**Extrait du document:**

::::

III.       LA QUESTION EN LITIGE

[22]           Les ordonnances susmentionnées soulèvent la question suivante : le juge des requêtes a‑t‑il commis une erreur en annulant la décision du protonotaire?

 

IV.       ANALYSE

a.         La norme de contrôle

[23]           La norme de contrôle que doit appliquer la Cour à la décision du juge des requêtes est énoncée au paragraphe 18 de l'arrêt Z.I. Pompey Industrie c. ECU‑Line N.V., 2003 CSC 27, [2003] 1 R.C.S. 450, et consiste à déterminer « si le juge des requêtes n'avait aucun motif de modifier la décision du protonotaire ou, advenant l'existence d'un tel motif, si la décision du juge des requêtes était mal fondée ou manifestement erronée ».

 

[24]           Avant d'examiner les documents litigieux afin de décider si un motif quelconque permettait au juge des requêtes de modifier la décision du protonotaire ou si son intervention est mal fondée ou est manifestement erronée, il importe de présenter brièvement les principes généraux applicables au privilège relatif aux litiges.

 

b.         Le privilège relatif aux litiges

[25]           La partie qui revendique un privilège relatif aux litiges doit, pour chaque document concerné, établir ce qui suit :

a)         le litige était en cours, ou raisonnablement envisagé, à la date d'établissement du document;

b)         le document a été créé principalement en vue du litige.

 

Voir Blank c. Canada (Ministre de la Justice), 2006 CSC 39, [2006] 2 R.C.S. 319, au paragraphe 60.

 

[26]           Les tribunaux ont formulé divers facteurs destinés à vérifier si des documents ont été établis principalement en vue d'un litige. Au paragraphe 12 du jugement Jordan et al. c. Towns Marine Electronics Ltd. et al., [1996] A.C.F. no 605 (QL), le juge Marc Noël a mentionné, au nombre des considérations pertinentes, ce qui suit :

1)         l'identité de l'auteur du rapport et de la personne qui en a commandé la rédaction;

2)         la date à laquelle les rapports ont été produits;

3)         la date à laquelle les assureurs ont mandaté un avocat;

4)         l'identité des parties auxquelles les rapports étaient adressés;

5)         le contenu des rapports en soi.

::::

**Enregistrements à examiner:**
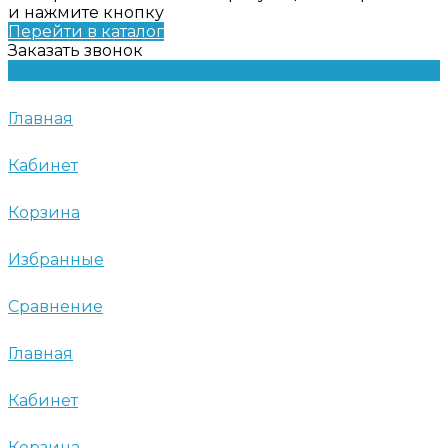
и нажмите кнопку
Перейти в каталог
Заказать звонок
Главная
Кабинет
Корзина
Избранные
Сравнение
Главная
Кабинет
Корзина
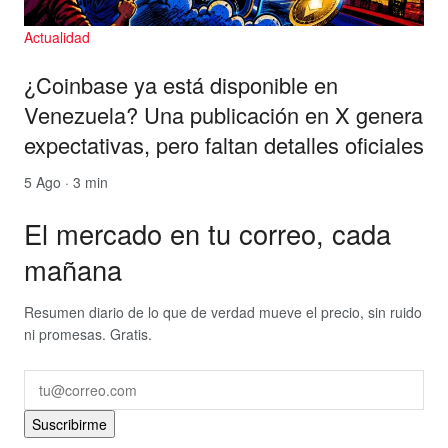
Actualidad
¿Coinbase ya está disponible en
Venezuela? Una publicación en X genera
expectativas, pero faltan detalles oficiales
5 Ago · 3 min
El mercado en tu correo, cada
mañana
Resumen diario de lo que de verdad mueve el precio, sin ruido
ni promesas. Gratis.
Suscribirme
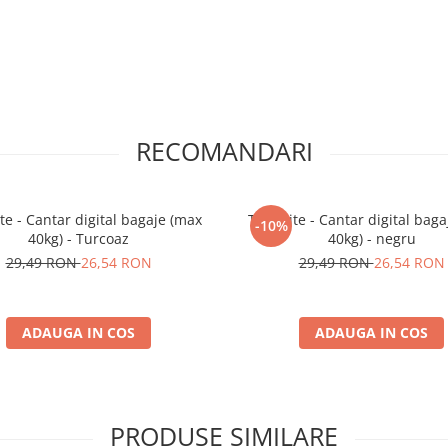
RECOMANDARI
ite - Cantar digital bagaje (max
Travelite - Cantar digital bag
-10%
40kg) - Turcoaz
40kg) - negru
29,49 RON
26,54 RON
29,49 RON
26,54 RON
ADAUGA IN COS
ADAUGA IN COS
PRODUSE SIMILARE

::::

Modifiez le passage de l'extrait sur le privilège relatif aux litiges, entre « [25]           La partie » et « [2006] 2 R.C.S. 319, au paragraphe 60. » inclus, en remplaçant « document » par « dossier ». Les enregistrements sont un ensemble à part, indépendant de l'extrait.

**Votre réponse:**
[25]           La partie qui revendique un privilège relatif aux litiges doit, pour chaque dossier concerné, établir ce qui suit :

a)         le litige était en cours, ou raisonnablement envisagé, à la date d'établissement du dossier;

b)         le dossier a été créé principalement en vue du litige.

 

Voir Blank c. Canada (Ministre de la Justice), 2006 CSC 39, [2006] 2 R.C.S. 319, au paragraphe 60.